### ACTIVITY
Strip out the pictures and output each remaining line of the data word for word.

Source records
● ● ● ●
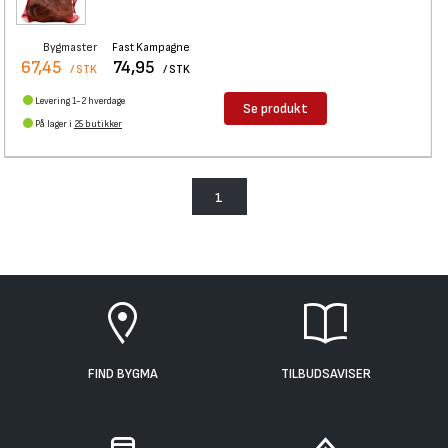
Bygmaster
Fast Kampagne
67,45
74,95
/ STK
/ STK
Levering 1-2 hverdage
Se produkt
På lager i
25 butikker
1
FIND BYGMA
TILBUDSAVISER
● ● ● ●
### RESPONSE TO THE EXERCISE
Bygmaster
Fast Kampagne
67,45
74,95
/ STK
/ STK
Levering 1-2 hverdage
Se produkt
På lager i
25 butikker
1
FIND BYGMA
TILBUDSAVISER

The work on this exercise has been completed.